Дома Ненси капризничала и злилась. Бабушка, свыкшаяся с мыслью, что «сумасбродство» должно совершиться, раз этого желает ее Ненси, более всего опасалась за ее нервы и готова была всячески способствовать даже ускорению этого «сумасбродства», лишь бы Ненси была спокойна.
Однажды, шагая по отцовскому кабинету в то время, когда мать сидела за работой в гостиной, погруженная в невеселую думу, Юрий был как-то особенно мрачен. Он останавливался, точно желая что-то припомнить, нервно вздрагивал при малейшем шорохе, в глазах его то и дело вспыхивал фосфорический странный огонь; то вдруг он складывал руки крест-накрест на груди и прислонясь в стене закрывал глаза, как бы чем-то подавленный. Утром он пропал из дому, к обеду не явился. Долго дожидалась его, до поздней ночи, взволнованная, оскорбленная его выходкой мать.
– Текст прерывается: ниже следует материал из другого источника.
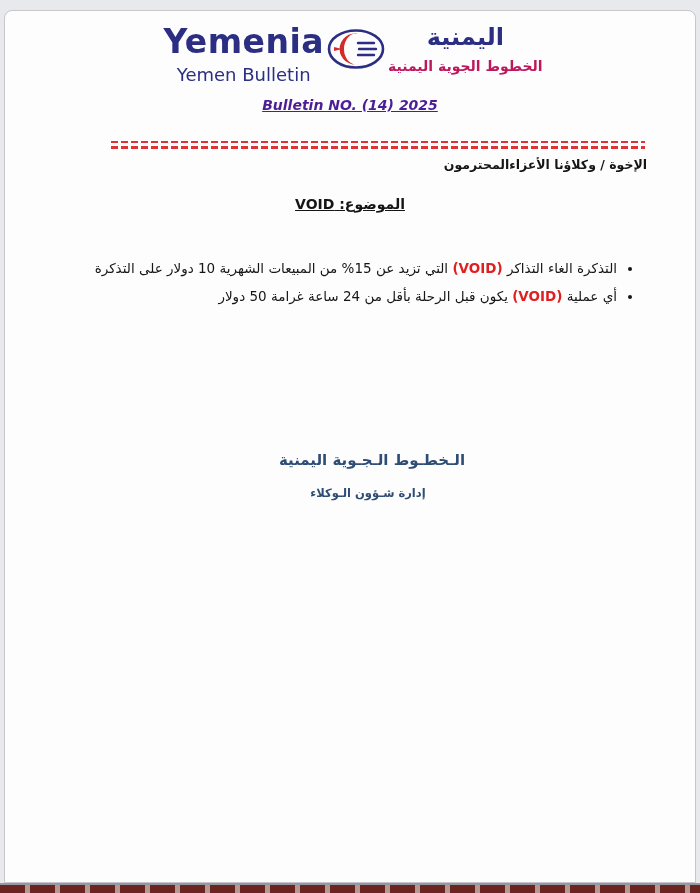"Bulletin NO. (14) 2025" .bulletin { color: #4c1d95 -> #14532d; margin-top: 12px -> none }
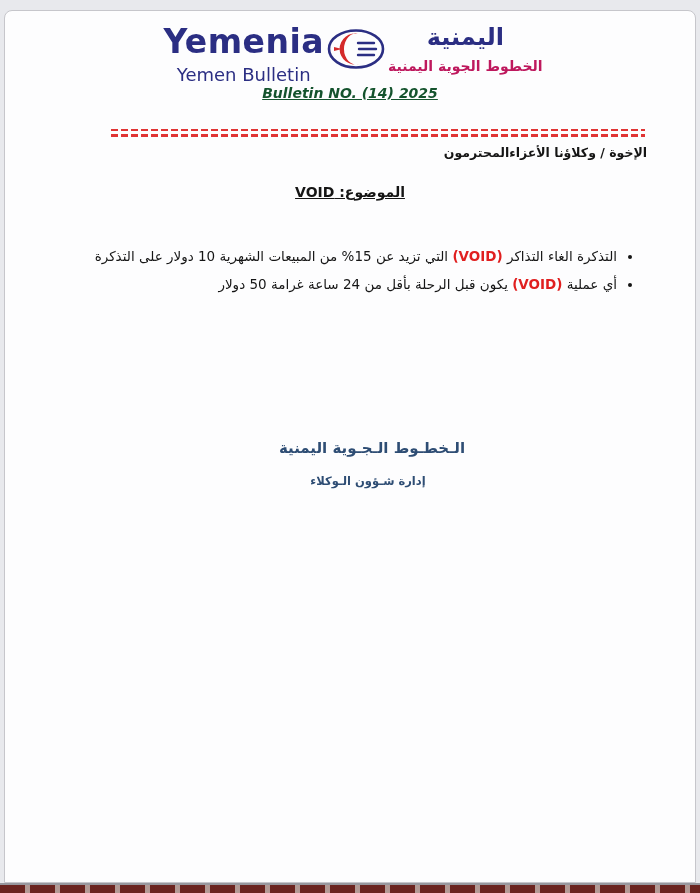"الموضوع: VOID" .subject { margin-top: 24px -> none }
Прошел второй день – то же самое. Отгоняя от себя мысль о чем-нибудь дурном, Наталья Федоровна еще тверже решила не уступать.
– Поблажит и успокоится.
С целью унять сердечную тревогу, да, может быть, и просто по женской слабости, желая найти для себя в чем-нибудь опору, она отправилась в кабинет покойного мужа, где в письменном столе хранилась ее еще девическая с ним переписка. Часто, в минуты тоски или жизненных затруднений, она искала в этих письмах поддержки, сладкого забвения и, переносясь воспоминанием в лучшую пору своей жизни, почерпала силы и стойкость для борьбы. Дрожащей рукою, сгорая от нетерпения, выдвинула она незапертый ящик стола. Быстрым движением вынула бумаги и… остолбенела: тут же хранились документы Юрия – его метрика – их не было…
Через минуту на крыльце раздавался ее энергичный, нервный голос, а через полчаса плотные, откормленные лошади мчали ее в Гудауровскую усадьбу.
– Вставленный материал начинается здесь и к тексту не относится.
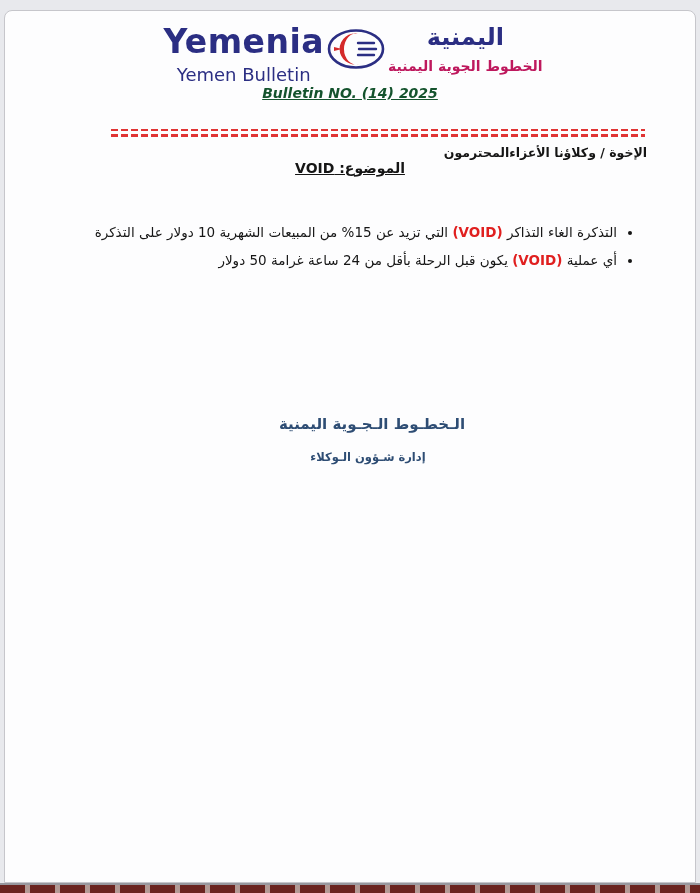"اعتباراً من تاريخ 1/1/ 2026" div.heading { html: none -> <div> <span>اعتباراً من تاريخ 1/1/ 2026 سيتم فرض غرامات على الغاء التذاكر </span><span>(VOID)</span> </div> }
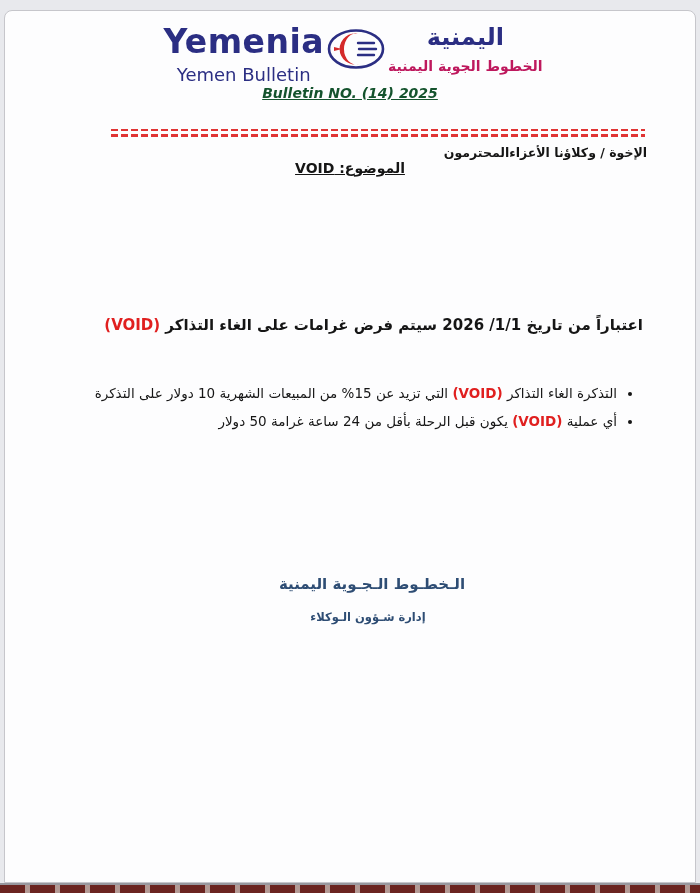"30\12\2025" div.doc-date { html: none -> <div>30\12\2025</div> }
Марья Львовна встретила ее изысканно-любезно.
– Скажите, вы не видели моего сына? – вместо всяких приветствий, спросила взволнованно Наталья Федоровна.
– Я их отправила, милых детей… вы разве не знаете?
У Натальи Федоровны похолодело сердце.
– Куда?
– Здесь не совсем удобно – все слишком знают… Предмет ненужных разговоров… А мне устроил наш священник – отец Иван… il а son fils pas loin d'ici[86], верст шестьдесят… Он дал письмо… У них прекрасный экипаж… при них старый лакей… Там и свидетели, и все уже улажено.
– Куда же они поехали?
Марья Львовна посмотрела с удивлением на обезумевшую и ничего не понимавшую Наталью Федоровну.
– Венчаться.
Наталья Федоровна отчаянно вскрикнула и схватилась за грудь.
– Что вы сделали!.. Боже мой, что вы сделали!..
Она искала опоры я опустилась на первый попавшийся стул.
Марья Львовна нашла всю эту сцену неприличной в высшей степени.
«Она, кажется, с ума сошла – cette pauvre femme[87]: прийти в чужой дом и устроивать истории»!..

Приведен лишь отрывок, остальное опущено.